De afbraak der werken en het herstel in de oorspronkelijke toestand, kan door de Burgemeester bevolen worden, op kosten van de betrokkene.

Artikel 39

Het onderhoud van de graven berust op de belanghebbenden. Bij verwaarlozing en niet herstelling kan de gemeente een einde maken aan de concessie, overeenkomstig de procedure door artikel 10 van het decreet van 16 januari 2004 voorzien.

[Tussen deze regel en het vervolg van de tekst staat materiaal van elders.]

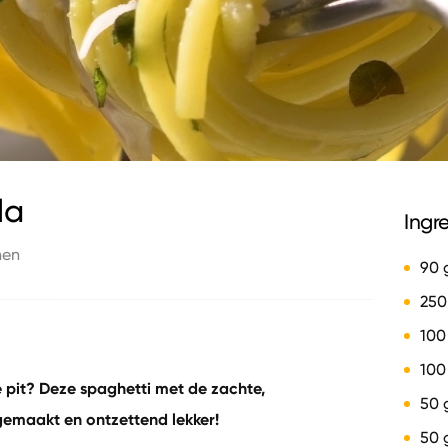
la
Ingr
nen
90 
250
100
100
e pit? Deze spaghetti met de zachte,
50 
gemaakt en ontzettend lekker!
50 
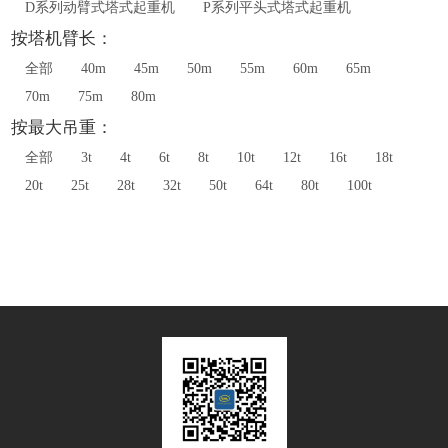
D系列动臂式塔式起重机
P系列平头式塔式起重机
按塔机臂长：
全部
40m
45m
50m
55m
60m
65m
70m
75m
80m
按最大吊重：
全部
3t
4t
6t
8t
10t
12t
16t
18t
20t
25t
28t
32t
50t
64t
80t
100t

Verwaarlozing wordt geconstateerd in een akte van de burgemeester of zijn gemachtigde. De akte wordt een jaar lang bij het graf en aan de ingang van de begraafplaats uitgehangen. Na het verstrijken van die termijn en bij niet-herstelling kan het college van burgemeester en schepenen een einde maken aan de concessie.

Artikel 40

Gronden waarin tijdens de laatste tien jaar lijken werden begraven, kunnen voor concessie niet in aanmerking komen (grafrust).

Artikel 41

Hoofdstuk VIII: SLOT- EN OVERGANGSBEPALINGEN

Artikel 42

Retro-actieve rechtzetting

De nog lopende concessies blijven uitwerking behouden volgens de hieronder opgesomde bepalingen :

 

Duur

Startdatum

Einde Concessie

Concessie aangegaan vanaf 01.01.2015

30 jaar

Datum Collegebeslissing

30 jaar na datum Collegebeslissing

Concessie aangegaan tussen 01.01.1995 en 31.12.2014

50 jaar

Datum Collegebeslissing

50 jaar na datum Collegebeslissing

Concessie aangegaan vóór 01.01.1995

50 jaar

 

Datum Collegebeslissing

Onderscheid afhankelijk van datum laatste bijzetting:

Laatste bijzetting vóór 01.01.1995:

concessie eindigt 50 jaar nà datum laatste bijzetting.

Laatste bijzetting vanaf 01.01.1995: concessie eindigt op 31.12.2044

Artikel 43

Voor de concessies, die reeds verstreken zijn vóór 1 januari 2015, gaat de hernieuwingsperiode ten vroegste in op 1 januari 2015.

Artikel 44

Alle gevallen, niet bepaald in het huidig reglement, worden geregeld door het College van Burgemeester en Schepenen.
Dit reglement treedt in werking op 30 april 2019.